The latest city is Montpellier in southern France. EXTRACTS: from
https://www.theguardian.com/commentisfree/2024/jan/07/the-guardian-view-on-fare-free-public-transport-good-for-people-as-well-as-the-planet
"In 2013, Tallinn, the Estonian capital, became the largest city in the world to introduce fare-free public transport, financed by the city’s resident tax. Luxembourg’s 640,000 citizens became entitled to the same in 2020. In France, the Observatory of Cities with Fare-Free Transport estimates that 43 towns and cities now offer at least some access without charge. In Germany and Austria, heavy public subsidies on tickets introduced during the cost of living crisis look as if they are here to stay in modified form."
Subsidise passengers not the operators
"The widely adopted £2 bus fare cap scheme, in place in England until the end of this year, is further evidence of a changing zeitgeist. Removing it in 2025 would be a deeply unpopular political move.
"For places like Montpellier, where fares generally finance a smaller proportion of the running costs of the transport network, it is both eminently doable and transformatory. In Dunkirk, where bus services have been funded by tax revenue since 2018, the result has been a boom in usage and perceived service quality, along with a widespread sense that the new system enhances the town’s image."
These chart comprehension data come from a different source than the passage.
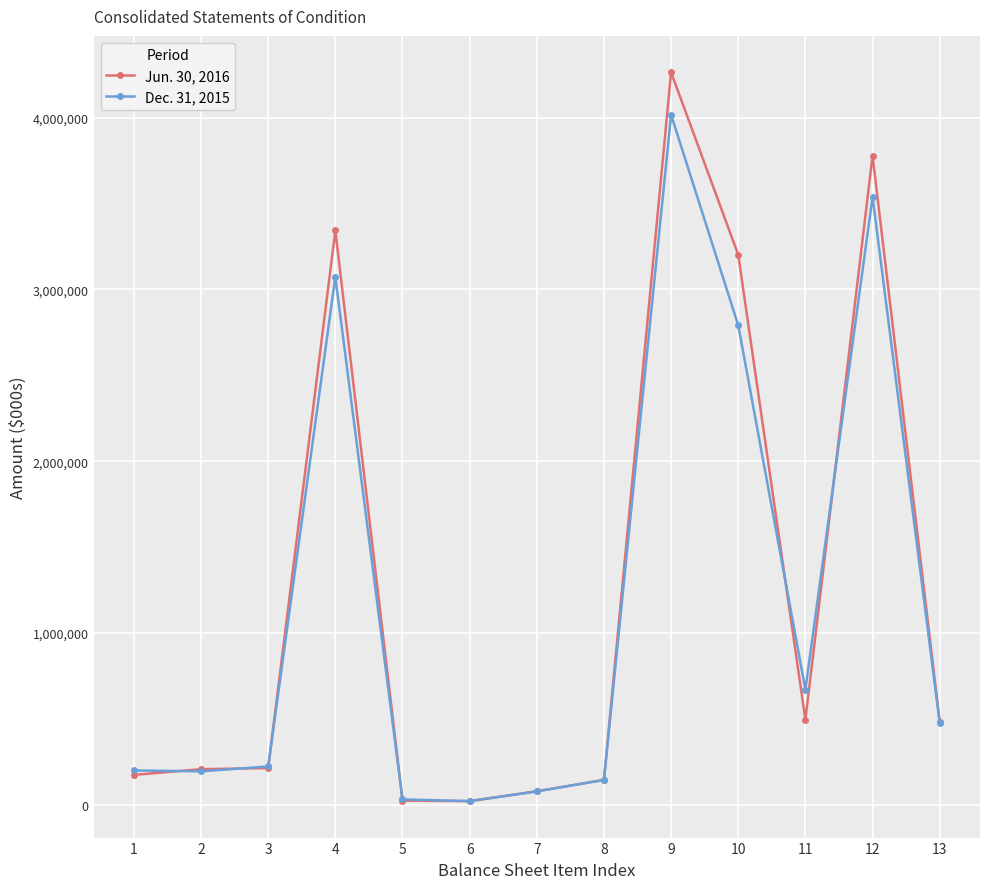

Is it true that Dec. 31, 2015 equals 671587 at 11?

True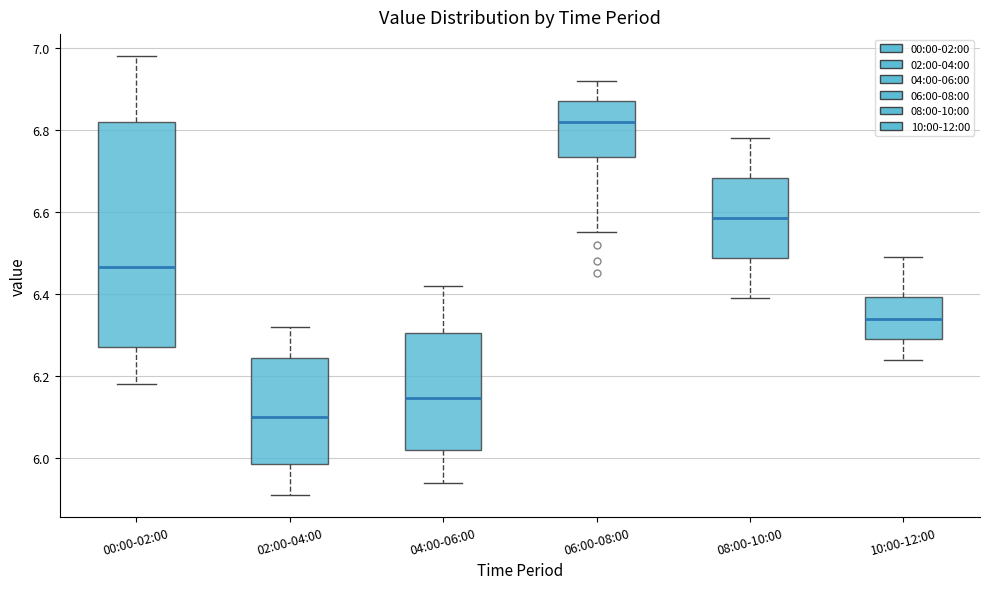

Reading left to right, read every box against the y-axis: the position of its median line, the range the box covers, and the ends of its whiskers. The values are not printed on the chart, so give them approximately, as read against the axis.

00:00-02:00: median 6.46, box 6.28 to 6.82, whiskers 6.18 to 6.98
02:00-04:00: median 6.10, box 5.98 to 6.24, whiskers 5.92 to 6.32
04:00-06:00: median 6.14, box 6.02 to 6.30, whiskers 5.94 to 6.42
06:00-08:00: median 6.82, box 6.74 to 6.88, whiskers 6.56 to 6.92
08:00-10:00: median 6.58, box 6.48 to 6.68, whiskers 6.40 to 6.78
10:00-12:00: median 6.34, box 6.30 to 6.40, whiskers 6.24 to 6.50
"Pull and push factors to ensure popular consent and change habits."
"Various studies have pointed out that moves to restrict car usage achieve more reliable results in cutting congestion, carbon emissions and pollution. But the politics of the green transition needs pull as well as push factors to ensure popular consent and change lifelong habits, while inculcating new ones in young people. Reconceiving public transport as a common good similar to health, education and other services can become part of the wider cultural reset that is the task of our times."